CHARLESTON, W.Va. (WSAZ) – The owners of The Greenbrier Resort announced Thursday a deal to avert public auction of the prized resort, yet that is just the latest development in a series of financial problems mounting for West Virginia Gov. Jim Justice’s family-owned businesses.
It’s an issue WSAZ has been reporting on for years, starting with $4 million in unpaid West Virginia taxes that came to light when he first ran for governor in 2016.
In August 2018, Justice said this in a sit-down interview at WSAZ.
“It’s been paid,” he said in the studio. “It’s been paid in full, and we need to move on.”
Justice, still in 2018, even added this to reporters at a press conference about paying those debts:
“One of your questions today very well may be yeah, ‘Well what about Kentucky? What about Virginia,’” he said. “I think if you just bide your time and wait, you will see the exact outcome there as well.”
But that outcome would be more lingering money problems.
In 2019, our sister station WDBJ in Roanoke, Virginia, found the Justice family companies owed more than $2 million in delinquent taxes in 10 localities.
So we wanted to know where the Justice family’s tax debts stand now in those 10 Virginia localities.
WSAZ’s Curtis Johnson called several. The station is still waiting on some answers, but we’ve learned this so far:
In Tazewell County, Virginia, Justice companies owe more than $570,000 in delinquent taxes dating back to 2018.

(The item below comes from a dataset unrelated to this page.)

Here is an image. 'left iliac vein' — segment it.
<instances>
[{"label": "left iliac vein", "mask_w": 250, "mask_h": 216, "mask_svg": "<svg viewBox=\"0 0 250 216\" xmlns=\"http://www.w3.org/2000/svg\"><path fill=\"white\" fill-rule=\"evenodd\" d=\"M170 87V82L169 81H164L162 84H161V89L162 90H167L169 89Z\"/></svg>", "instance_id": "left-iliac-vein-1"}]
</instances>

In Lee County, Virginia, the treasurer says the county was forced to sell 29 Justice family company properties last summer for non-payment of taxes.
Money problems also have landed the Justice, family-owned companies in federal court.
In 2020, a federal judge in Virginia ordered several Justice companies to pay more than $5 million in fees associated with safety violations at family-owned mines.
Fast-forward more than four years, and court records this month show more than a half-million dollars of that court order remains unpaid. The federal government asked a judge to hold those companies in civil contempt, and just this week, the Justice coal companies argued they “have an inability to pay the current amounts due.”
Meanwhile in Kentucky earlier this summer, a federal court was asked to take property from two Justice companies to pay off about $35 million in debt.
Then, there is the Justice family crown jewel — The Greenbrier Resort. It employs nearly 2,000 during peak season, but the Justice family not even keeping up with debts on that prized possession.
Just days ago, those hotel employees received a letter stating they may lose their health insurance. The letter alleges Greenbrier owners are more than four months delinquent on payments to the health fund.
Then Tuesday, WSAZ learned another bank is suing The Greenbrier for more than $35 million. It alleges the hotel has made no payment on a federal government loan it received during the COVID pandemic.
And next week, the main hotel was set to be auctioned to the highest bidder.
A trustee’s notice saying The Greenbrier’s owner is late on payments for a loan used to finance the property. The family asked this week for a court order to stop the auction.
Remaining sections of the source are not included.